How to Effectively Pitch Your Ideas

How to Effectively Pitch Your Ideas was originally published on uConnect External Content.

Whether you need to convince a hiring manager you're the right candidate for the job or an investor to fund your startup, you need to know how to sell your ideas so decision makers understand and appreciate your point of view. What follows are the four essential steps you need to take to effectively pitch your ideas—in any given situation.

Step 1: Focus on authenticity, passion, and relevance

Many people believe that pitching ideas is about looking sharp, memorizing facts, and demonstrating business and analytical acumen. While these things can help, they won't “move” stakeholders. Many people also mistakenly believe that pitching is about using elegant words and flowery phrases. Instead, pitching is about telling a story—a story that only you can tell, meaning no one else would be able to bring the level of authenticity, passion, and relevance that you could to your story.

For example, Howard Schultz's passion for coffee brought him to the idea of Starbucks. And it was his unique and authentic focus on customer experience, which he calls the “Starbucks Experience,” that enabled him to make Starbucks relevant to millions of consumers worldwide as the “third place”—a place where people can experience the comforts of their homes and offices and build a sense of community.

Step 2: Identify the core of your message and keep it simple

One of the most common mistakes people make when they pitch is weaving several ideas into the core of their message. As a result, their pitch gets too complex and convoluted—it's difficult for listeners to keep track of multiple ideas at once.

For example, when Herb Kelleher, the cofounder of Southwest Airlines, was asked what makes Southwest unique, he would say, “I can teach you the secret to running this airline in 30 seconds. This is it: We are the low-fare airline.” While Southwest possessed other positive attributes, such as hassle-free check-in, Kelleher honed in on one core message: low-fares.

Step 3: Individualize your message 

Another common mistake people make when they pitch is focusing on large numbers and changing the world. While there's nothing wrong with setting aspirational goals and building excitement by portraying a grand vision, your message should be rooted in pragmatism and focus on making a difference at an individual level.

For example, experiments have been conducted where volunteers are given two compelling campaigns seeking contributions: a) the plight of a seven-year-old girl in Africa who might die from starvation, and b) food shortages in Africa affecting three million people. Research shows that people are more willing to give larger donations in support of the campaign involving the girl, as opposed to the massive human suffering in Africa. As Mother Teresa would say, “If I look at the masses, I will never act. If I look at the one, I will.” So, focus on making a difference at an individual level before pitching an idea to change the world. 

Step 4: Establish credibility

You need to use at least one of the following four pieces of evidence to establish credibility: (a) professional acumen, (b) academic background, (c) testimonials and endorsement, or (d) traction (in terms of adoption of your idea).

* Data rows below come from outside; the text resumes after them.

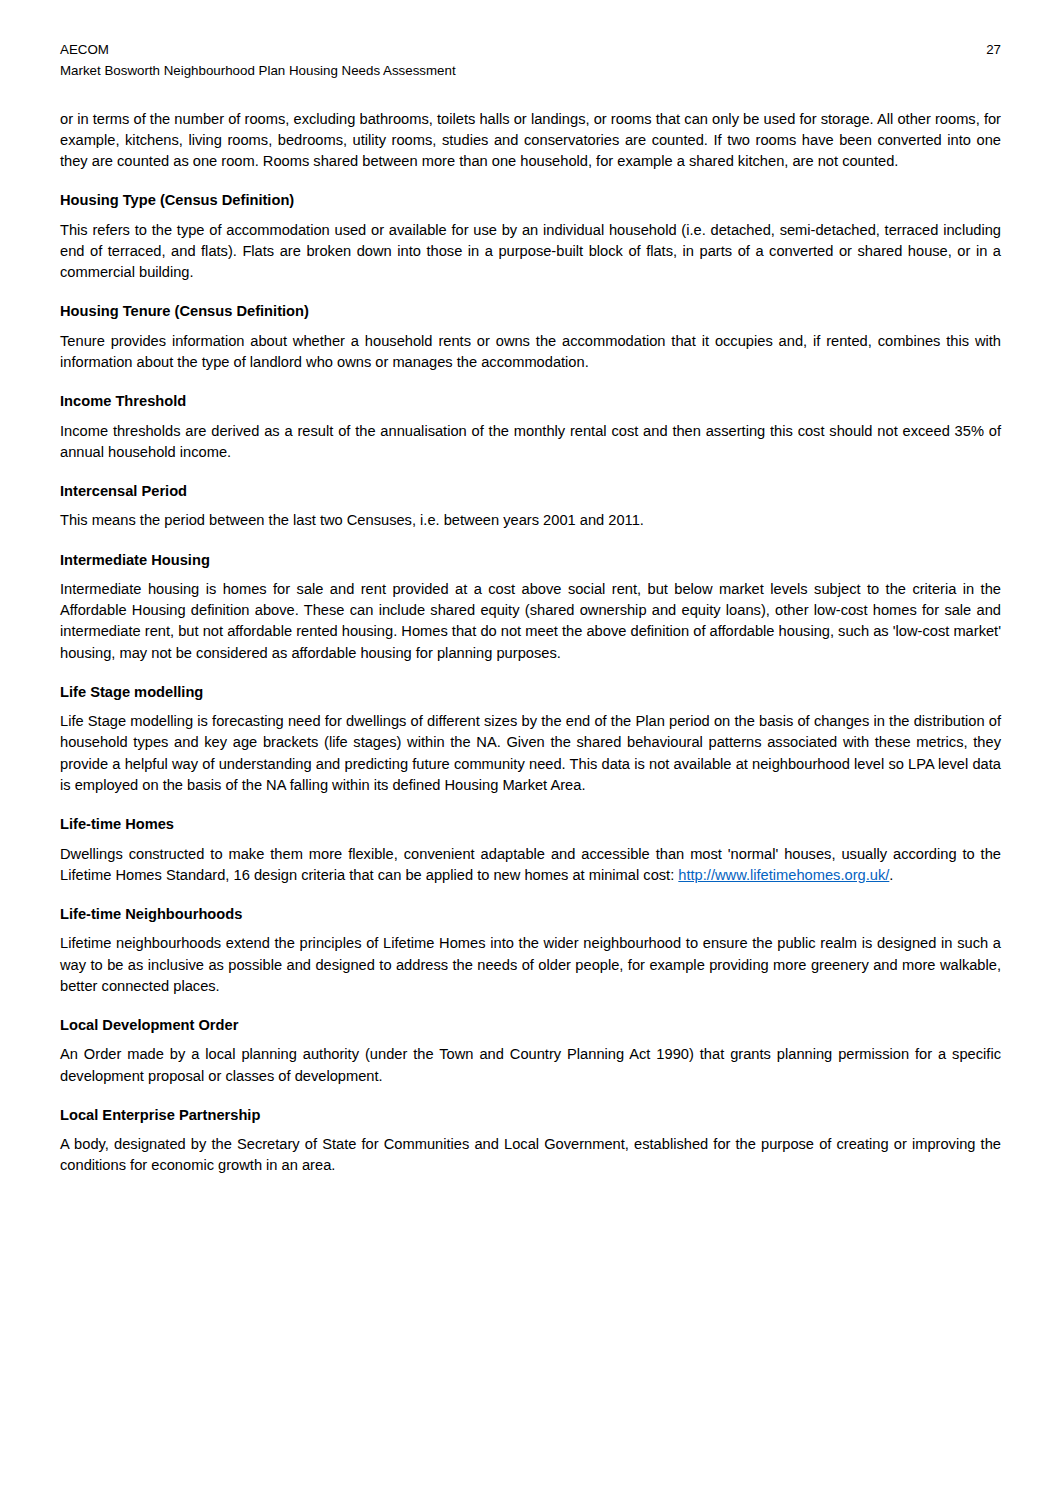AECOM
Market Bosworth Neighbourhood Plan Housing Needs Assessment
27
or in terms of the number of rooms, excluding bathrooms, toilets halls or landings, or rooms that can only be used for storage. All other rooms, for example, kitchens, living rooms, bedrooms, utility rooms, studies and conservatories are counted. If two rooms have been converted into one they are counted as one room. Rooms shared between more than one household, for example a shared kitchen, are not counted.
Housing Type (Census Definition)
This refers to the type of accommodation used or available for use by an individual household (i.e. detached, semi-detached, terraced including end of terraced, and flats). Flats are broken down into those in a purpose-built block of flats, in parts of a converted or shared house, or in a commercial building.
Housing Tenure (Census Definition)
Tenure provides information about whether a household rents or owns the accommodation that it occupies and, if rented, combines this with information about the type of landlord who owns or manages the accommodation.
Income Threshold
Income thresholds are derived as a result of the annualisation of the monthly rental cost and then asserting this cost should not exceed 35% of annual household income.
Intercensal Period
This means the period between the last two Censuses, i.e. between years 2001 and 2011.
Intermediate Housing
Intermediate housing is homes for sale and rent provided at a cost above social rent, but below market levels subject to the criteria in the Affordable Housing definition above. These can include shared equity (shared ownership and equity loans), other low-cost homes for sale and intermediate rent, but not affordable rented housing. Homes that do not meet the above definition of affordable housing, such as 'low-cost market' housing, may not be considered as affordable housing for planning purposes.
Life Stage modelling
Life Stage modelling is forecasting need for dwellings of different sizes by the end of the Plan period on the basis of changes in the distribution of household types and key age brackets (life stages) within the NA. Given the shared behavioural patterns associated with these metrics, they provide a helpful way of understanding and predicting future community need. This data is not available at neighbourhood level so LPA level data is employed on the basis of the NA falling within its defined Housing Market Area.
Life-time Homes
Dwellings constructed to make them more flexible, convenient adaptable and accessible than most 'normal' houses, usually according to the Lifetime Homes Standard, 16 design criteria that can be applied to new homes at minimal cost: http://www.lifetimehomes.org.uk/.
Life-time Neighbourhoods
Lifetime neighbourhoods extend the principles of Lifetime Homes into the wider neighbourhood to ensure the public realm is designed in such a way to be as inclusive as possible and designed to address the needs of older people, for example providing more greenery and more walkable, better connected places.
Local Development Order
An Order made by a local planning authority (under the Town and Country Planning Act 1990) that grants planning permission for a specific development proposal or classes of development.
Local Enterprise Partnership
A body, designated by the Secretary of State for Communities and Local Government, established for the purpose of creating or improving the conditions for economic growth in an area.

Note: if you don't have any of these, that's okay—just be prepared to get creative in your ability to convince your stakeholders.

For example, in the 1980s, when the pathologist Robin Warren and his intern Barry Marshall discovered a type of bacteria to be the cause of ulcers, the scientific community didn't believe them because they weren't doctors. Running out of options to establish credibility in the scientific community, Marshall drank a glass filled with the bacteria responsible for causing ulcers in front of his colleagues. In a few days, he experienced pain, nausea, and vomiting—the classic symptoms of an early-stage ulcer. The demonstration was credible enough for the scientific community to consider the proposal from Warren and Marshall seriously.

So, while you don't necessarily need to have a checkbox next to all four pieces of evidence mentioned above, lacking all of them will definitely create a credibility problem, requiring an out-of-the-box approach—hopefully a little safer than the one Warren and Marshall were forced to take.

Recipient of the Presidential Award from The White House, Vibhu Sinha is an intrapreneurial and bottom-line driven senior management professional. He has experience in leadership roles in banking and capital markets, advising institutional clients on corporate strategy, idea generation and pitching, financial planning and analysis, M&A, investor relations, and ESG. Vibhu developed his acumen in a master’s degree program in Behavioral Psychology at Harvard University. He also earned an M.B.A. from UCLA Anderson.